-------- Supplied data --------
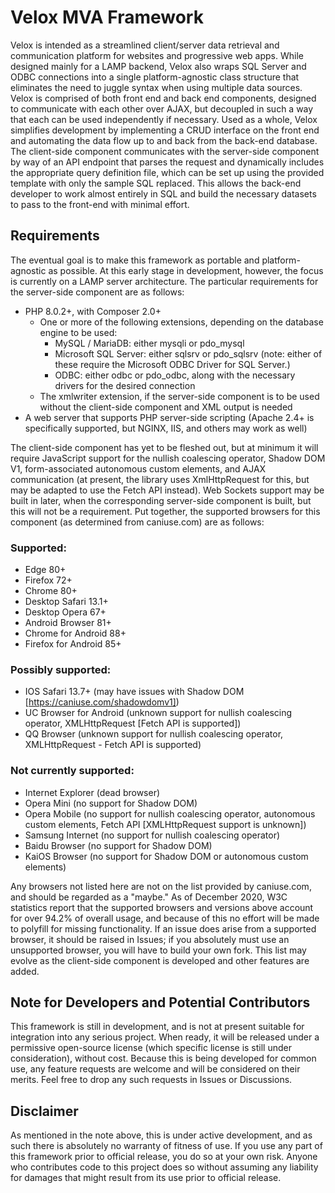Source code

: # Velox MVA Framework

Velox is intended as a streamlined client/server data retrieval and communication platform for websites and progressive web apps. While designed mainly for a LAMP backend, Velox also wraps SQL Server and ODBC connections into a single platform-agnostic class structure that eliminates the need to juggle syntax when using multiple data sources. Velox is comprised of both front end and back end components, designed to communicate with each other over AJAX, but decoupled in such a way that each can be used independently if necessary. Used as a whole, Velox simplifies development by implementing a CRUD interface on the front end and automating the data flow up to and back from the back-end database. The client-side component communicates with the server-side component by way of an API endpoint that parses the request and dynamically includes the appropriate query definition file, which can be set up using the provided template with only the sample SQL replaced. This allows the back-end developer to work almost entirely in SQL and build the necessary datasets to pass to the front-end with minimal effort.

## Requirements
The eventual goal is to make this framework as portable and platform-agnostic as possible. At this early stage in development, however, the focus is currently on a LAMP server architecture. The particular requirements for the server-side component are as follows:

* PHP 8.0.2+, with Composer 2.0+
  * One or more of the following extensions, depending on the database engine to be used:
    * MySQL / MariaDB: either mysqli or pdo_mysql
    * Microsoft SQL Server: either sqlsrv or pdo_sqlsrv (note: either of these require the Microsoft ODBC Driver for SQL Server.)
    * ODBC: either odbc or pdo_odbc, along with the necessary drivers for the desired connection
  * The xmlwriter extension, if the server-side component is to be used without the client-side component and XML output is needed
* A web server that supports PHP server-side scripting (Apache 2.4+ is specifically supported, but NGINX, IIS, and others may work as well)

The client-side component has yet to be fleshed out, but at minimum it will require JavaScript support for the nullish coalescing operator, Shadow DOM V1, form-associated autonomous custom elements, and AJAX communication (at present, the library uses XmlHttpRequest for this, but may be adapted to use the Fetch API instead). Web Sockets support may be built in later, when the corresponding server-side component is built, but this will not be a requirement. Put together, the supported browsers for this component (as determined from caniuse.com) are as follows:

### Supported:
* Edge 80+
* Firefox 72+
* Chrome 80+
* Desktop Safari 13.1+
* Desktop Opera 67+
* Android Browser 81+
* Chrome for Android 88+
* Firefox for Android 85+

### Possibly supported:
* IOS Safari 13.7+ (may have issues with Shadow DOM [https://caniuse.com/shadowdomv1])
* UC Browser for Android (unknown support for nullish coalescing operator, XMLHttpRequest [Fetch API is supported])
* QQ Browser (unknown support for nullish coalescing operator, XMLHttpRequest - Fetch API is supported)

### Not currently supported:
* Internet Explorer (dead browser)
* Opera Mini (no support for Shadow DOM)
* Opera Mobile (no support for nullish coalescing operator, autonomous custom elements, Fetch API [XMLHttpRequest support is unknown])
* Samsung Internet (no support for nullish coalescing operator)
* Baidu Browser (no support for Shadow DOM)
* KaiOS Browser (no support for Shadow DOM or autonomous custom elements)

Any browsers not listed here are not on the list provided by caniuse.com, and should be regarded as a "maybe." As of December 2020, W3C statistics report that the supported browsers and versions above account for over 94.2% of overall usage, and because of this no effort will be made to polyfill for missing functionality. If an issue does arise from a supported browser, it should be raised in Issues; if you absolutely must use an unsupported browser, you will have to build your own fork. This list may evolve as the client-side component is developed and other features are added.

## Note for Developers and Potential Contributors
This framework is still in development, and is not at present suitable for integration into any serious project. When ready, it will be released under a permissive open-source license (which specific license is still under consideration), without cost. Because this is being developed for common use, any feature requests are welcome and will be considered on their merits. Feel free to drop any such requests in Issues or Discussions.

## Disclaimer
As mentioned in the note above, this is under active development, and as such there is absolutely no warranty of fitness of use. If you use any part of this framework prior to official release, you do so at your own risk. Anyone who contributes code to this project does so without assuming any liability for damages that might result from its use prior to official release.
--------
> **Exercise goal**
Can you rename every "Velox" in the records to "Cirrus", leave all else unchanged, and give the text back without the pictures?

> **Output for this task**
Source code

: # Cirrus MVA Framework

Cirrus is intended as a streamlined client/server data retrieval and communication platform for websites and progressive web apps. While designed mainly for a LAMP backend, Cirrus also wraps SQL Server and ODBC connections into a single platform-agnostic class structure that eliminates the need to juggle syntax when using multiple data sources. Cirrus is comprised of both front end and back end components, designed to communicate with each other over AJAX, but decoupled in such a way that each can be used independently if necessary. Used as a whole, Cirrus simplifies development by implementing a CRUD interface on the front end and automating the data flow up to and back from the back-end database. The client-side component communicates with the server-side component by way of an API endpoint that parses the request and dynamically includes the appropriate query definition file, which can be set up using the provided template with only the sample SQL replaced. This allows the back-end developer to work almost entirely in SQL and build the necessary datasets to pass to the front-end with minimal effort.

## Requirements
The eventual goal is to make this framework as portable and platform-agnostic as possible. At this early stage in development, however, the focus is currently on a LAMP server architecture. The particular requirements for the server-side component are as follows:

* PHP 8.0.2+, with Composer 2.0+
  * One or more of the following extensions, depending on the database engine to be used:
    * MySQL / MariaDB: either mysqli or pdo_mysql
    * Microsoft SQL Server: either sqlsrv or pdo_sqlsrv (note: either of these require the Microsoft ODBC Driver for SQL Server.)
    * ODBC: either odbc or pdo_odbc, along with the necessary drivers for the desired connection
  * The xmlwriter extension, if the server-side component is to be used without the client-side component and XML output is needed
* A web server that supports PHP server-side scripting (Apache 2.4+ is specifically supported, but NGINX, IIS, and others may work as well)

The client-side component has yet to be fleshed out, but at minimum it will require JavaScript support for the nullish coalescing operator, Shadow DOM V1, form-associated autonomous custom elements, and AJAX communication (at present, the library uses XmlHttpRequest for this, but may be adapted to use the Fetch API instead). Web Sockets support may be built in later, when the corresponding server-side component is built, but this will not be a requirement. Put together, the supported browsers for this component (as determined from caniuse.com) are as follows:

### Supported:
* Edge 80+
* Firefox 72+
* Chrome 80+
* Desktop Safari 13.1+
* Desktop Opera 67+
* Android Browser 81+
* Chrome for Android 88+
* Firefox for Android 85+

### Possibly supported:
* IOS Safari 13.7+ (may have issues with Shadow DOM [https://caniuse.com/shadowdomv1])
* UC Browser for Android (unknown support for nullish coalescing operator, XMLHttpRequest [Fetch API is supported])
* QQ Browser (unknown support for nullish coalescing operator, XMLHttpRequest - Fetch API is supported)

### Not currently supported:
* Internet Explorer (dead browser)
* Opera Mini (no support for Shadow DOM)
* Opera Mobile (no support for nullish coalescing operator, autonomous custom elements, Fetch API [XMLHttpRequest support is unknown])
* Samsung Internet (no support for nullish coalescing operator)
* Baidu Browser (no support for Shadow DOM)
* KaiOS Browser (no support for Shadow DOM or autonomous custom elements)

Any browsers not listed here are not on the list provided by caniuse.com, and should be regarded as a "maybe." As of December 2020, W3C statistics report that the supported browsers and versions above account for over 94.2% of overall usage, and because of this no effort will be made to polyfill for missing functionality. If an issue does arise from a supported browser, it should be raised in Issues; if you absolutely must use an unsupported browser, you will have to build your own fork. This list may evolve as the client-side component is developed and other features are added.

## Note for Developers and Potential Contributors
This framework is still in development, and is not at present suitable for integration into any serious project. When ready, it will be released under a permissive open-source license (which specific license is still under consideration), without cost. Because this is being developed for common use, any feature requests are welcome and will be considered on their merits. Feel free to drop any such requests in Issues or Discussions.

## Disclaimer
As mentioned in the note above, this is under active development, and as such there is absolutely no warranty of fitness of use. If you use any part of this framework prior to official release, you do so at your own risk. Anyone who contributes code to this project does so without assuming any liability for damages that might result from its use prior to official release.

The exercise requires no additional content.